The S&P 500 rose 1.8% to 4,176.82, with more than 85% of the stocks in the benchmark index notching gains. The Dow Jones Industrial Average rose 1.3% to 33,248.28, while the Nasdaq climbed 2.7% to 12,316.90.
Technology stocks, whose lofty values tend to give the broader market a harder push higher or lower, accounted for a big share of Thursday’s rally. Chipmaker Nvidia jumped 6.9% and software maker Adobe rose 5.5%.
Communications stocks, companies that rely on direct consumer spending and some big industrial firms gained ground. Facebook parent Meta Platforms rose 5.4%, Expedia Group added 6.3% and Boeing climbed 7.5%.
Small company stocks rose, signaling confidence about economic growth. The Russell 2000 gained 2.3%, to 1,897.67.
Trading has been choppy in recent days as investors remain worried about inflation and the interest rate increases the Federal Reserve is using to fight it. Thursday’s market rally may have been spurred, in part, by a report showing private sector hiring that came in well below economists’ forecasts.
“The private payroll report was pretty weak,” said Tom Hainlin, national investment strategist at U.S. Bank Wealth Management. “It’s maybe one of those environments where people are looking for weak data that gives them some hope that the Fed will pause (rate hikes) in September.”
Rising energy prices have been feeding inflation, which is already at its highest levels in four decades. U.S. gasoline prices hit another record high Thursday, with the average price at the pump costing $4.71 per gallon, according to motoring club federation AAA.
Investors remain focused on the balance between inflation, rising interest rates and economic growth. Several economic reports on Wednesday bolstered expectations for the Fed to keep raising interest rates aggressively. Wall Street is concerned that the Fed could slow economic growth too much and potentially send the economy into a recession.
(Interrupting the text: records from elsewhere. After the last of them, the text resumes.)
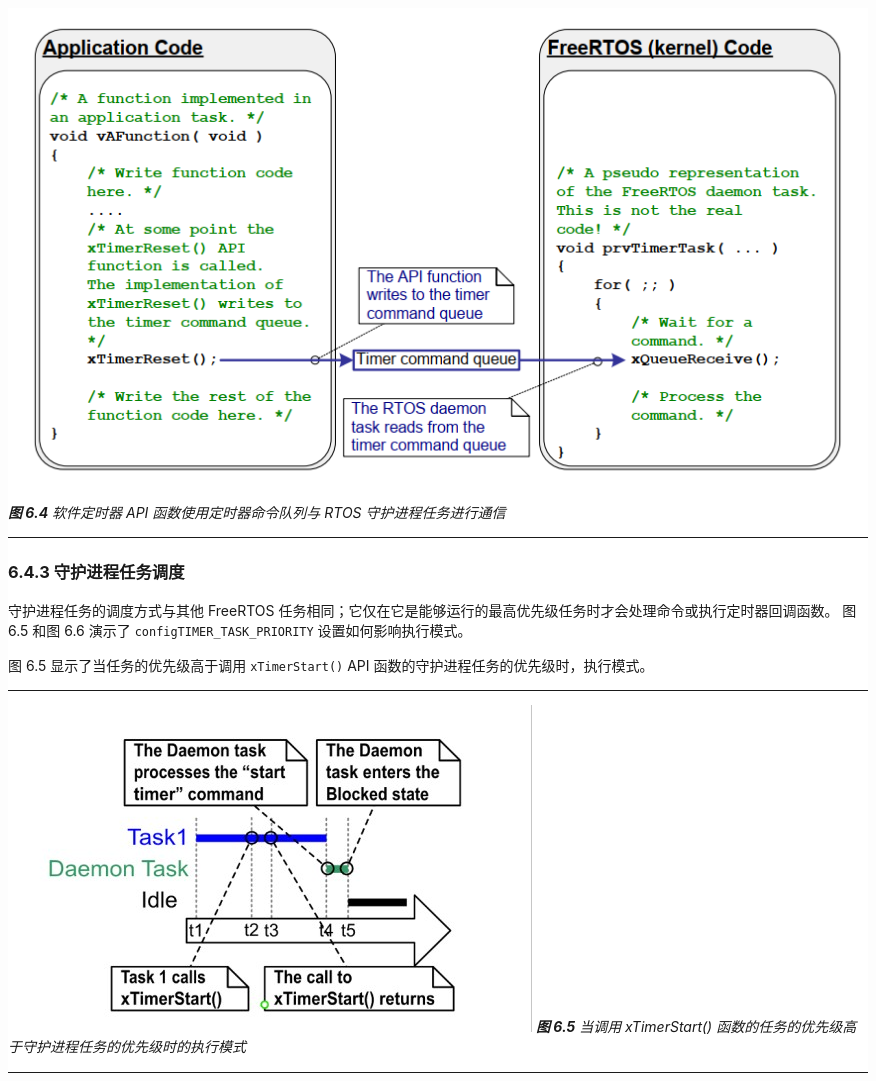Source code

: ![](media/image41.png)
***图 6.4*** *软件定时器 API 函数使用定时器命令队列与 RTOS 守护进程任务进行通信*
* * *


### 6.4.3 守护进程任务调度

守护进程任务的调度方式与其他 FreeRTOS 任务相同；它仅在它是能够运行的最高优先级任务时才会处理命令或执行定时器回调函数。 图 6.5 和图 6.6 演示了 `configTIMER_TASK_PRIORITY` 设置如何影响执行模式。

图 6.5 显示了当任务的优先级高于调用 `xTimerStart()` API 函数的守护进程任务的优先级时，执行模式。

<a name="fig6.5" title="图 6.5 当调用 xTimerStart() 函数的任务的优先级高于守护进程任务的优先级时的执行模式"></a>

* * *
![](media/image42.png)
***图 6.5*** *当调用 xTimerStart() 函数的任务的优先级高于守护进程任务的优先级时的执行模式*
* * *
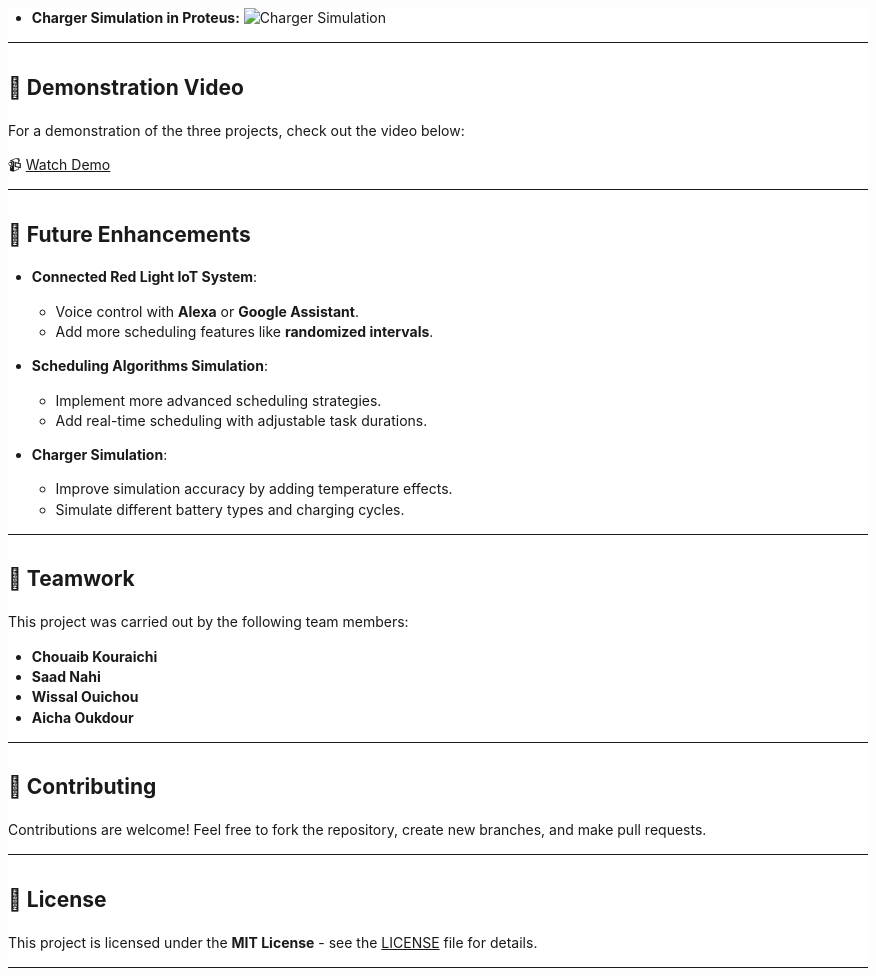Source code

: - **Charger Simulation in Proteus:**
  ![Charger Simulation](https://via.placeholder.com/500x300?text=Charger+Simulation)

---

## 🎥 **Demonstration Video**

For a demonstration of the three projects, check out the video below:

📹 [Watch Demo](https://youtube.com/your-demo-link)

---

## 🚀 **Future Enhancements**

- **Connected Red Light IoT System**:
  - Voice control with **Alexa** or **Google Assistant**.
  - Add more scheduling features like **randomized intervals**.

- **Scheduling Algorithms Simulation**:
  - Implement more advanced scheduling strategies.
  - Add real-time scheduling with adjustable task durations.

- **Charger Simulation**:
  - Improve simulation accuracy by adding temperature effects.
  - Simulate different battery types and charging cycles.

---

## 🤝 **Teamwork**

This project was carried out by the following team members:

- **Chouaib Kouraichi**
- **Saad Nahi**
- **Wissal Ouichou**
- **Aicha Oukdour**

---

## 🤝 **Contributing**

Contributions are welcome! Feel free to fork the repository, create new branches, and make pull requests.

---

## 📄 **License**

This project is licensed under the **MIT License** - see the [LICENSE](LICENSE) file for details.

---
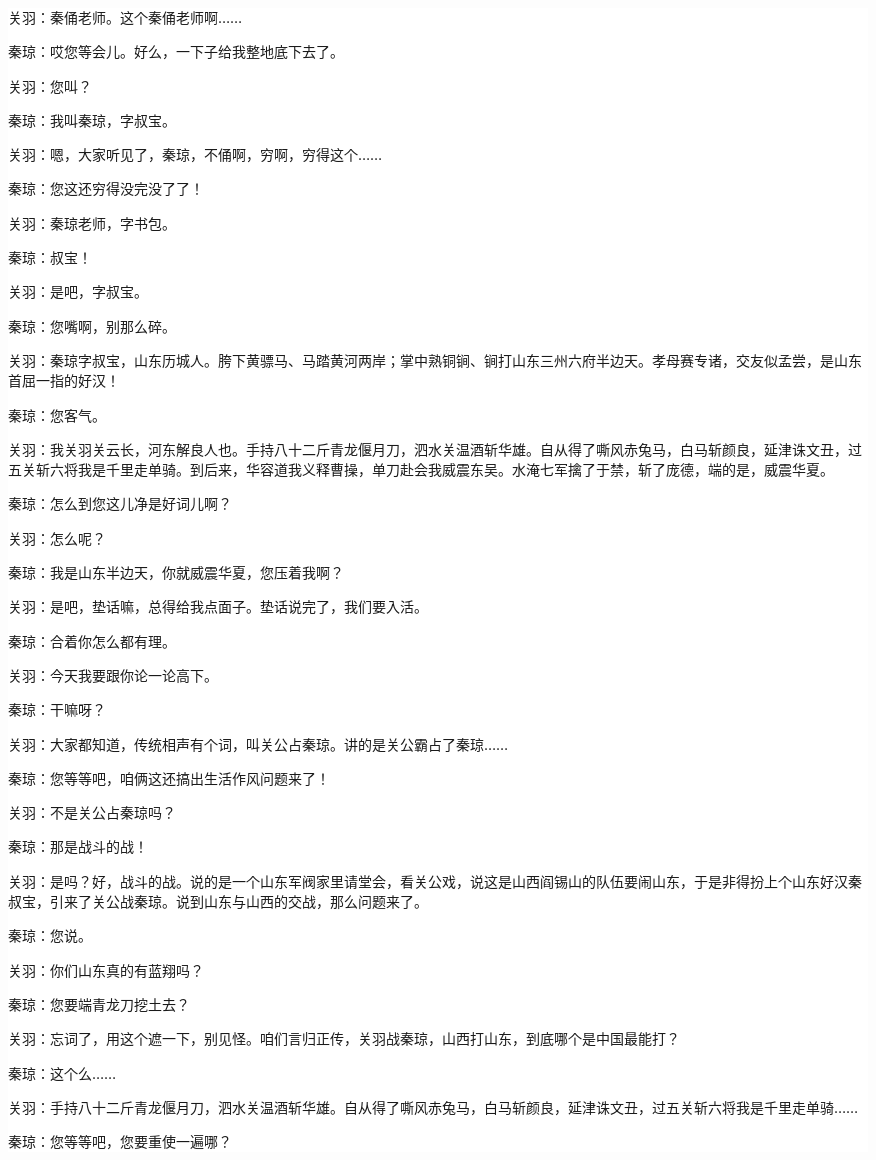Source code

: 关羽：秦俑老师。这个秦俑老师啊……

秦琼：哎您等会儿。好么，一下子给我整地底下去了。

关羽：您叫？

秦琼：我叫秦琼，字叔宝。

关羽：嗯，大家听见了，秦琼，不俑啊，穷啊，穷得这个……

秦琼：您这还穷得没完没了了！

关羽：秦琼老师，字书包。

秦琼：叔宝！

关羽：是吧，字叔宝。

秦琼：您嘴啊，别那么碎。

关羽：秦琼字叔宝，山东历城人。胯下黄骠马、马踏黄河两岸；掌中熟铜锏、锏打山东三州六府半边天。孝母赛专诸，交友似孟尝，是山东首屈一指的好汉！

秦琼：您客气。

关羽：我关羽关云长，河东解良人也。手持八十二斤青龙偃月刀，泗水关温酒斩华雄。自从得了嘶风赤兔马，白马斩颜良，延津诛文丑，过五关斩六将我是千里走单骑。到后来，华容道我义释曹操，单刀赴会我威震东吴。水淹七军擒了于禁，斩了庞德，端的是，威震华夏。

秦琼：怎么到您这儿净是好词儿啊？

关羽：怎么呢？

秦琼：我是山东半边天，你就威震华夏，您压着我啊？

关羽：是吧，垫话嘛，总得给我点面子。垫话说完了，我们要入活。

秦琼：合着你怎么都有理。

关羽：今天我要跟你论一论高下。

秦琼：干嘛呀？

关羽：大家都知道，传统相声有个词，叫关公占秦琼。讲的是关公霸占了秦琼……

秦琼：您等等吧，咱俩这还搞出生活作风问题来了！

关羽：不是关公占秦琼吗？

秦琼：那是战斗的战！

关羽：是吗？好，战斗的战。说的是一个山东军阀家里请堂会，看关公戏，说这是山西阎锡山的队伍要闹山东，于是非得扮上个山东好汉秦叔宝，引来了关公战秦琼。说到山东与山西的交战，那么问题来了。

秦琼：您说。

关羽：你们山东真的有蓝翔吗？

秦琼：您要端青龙刀挖土去？

关羽：忘词了，用这个遮一下，别见怪。咱们言归正传，关羽战秦琼，山西打山东，到底哪个是中国最能打？

秦琼：这个么……

关羽：手持八十二斤青龙偃月刀，泗水关温酒斩华雄。自从得了嘶风赤兔马，白马斩颜良，延津诛文丑，过五关斩六将我是千里走单骑……

秦琼：您等等吧，您要重使一遍哪？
But on Thursday, payroll processor ADP reported that hiring by private U.S. companies rose just 128,000 in May. That’s well below the 302,000 hires economists expected, according to FactSet.
Wall Street will get another glimpse into the health of the broader U.S. economy on Friday when the Labor Department releases its employment report for May. The jobs market had initially been slow to recover from the impact of the virus pandemic, but has bounced back strongly with low unemployment and plentiful job postings.
Meanwhile high inflation is eating into corporate profits, while the war in Ukraine and COVID-19 restrictions in China have also weighed on markets.
Bond yields were relatively stable. The yield on the 10-year Treasury, which helps set interest rates on mortgages and other loans, fell to 2.91% from 2.93% from late Wednesday.
In energy trading, benchmark U.S. crude dipped 23 cents to $116.64 a barrel. Brent crude, the international standard, fell 12 cents to $117.49 a barrel.
In currency trading, the U.S. dollar inched down to 129.82 Japanese yen from 129.87 yen. The euro cost $1.0765, up from $1.0752.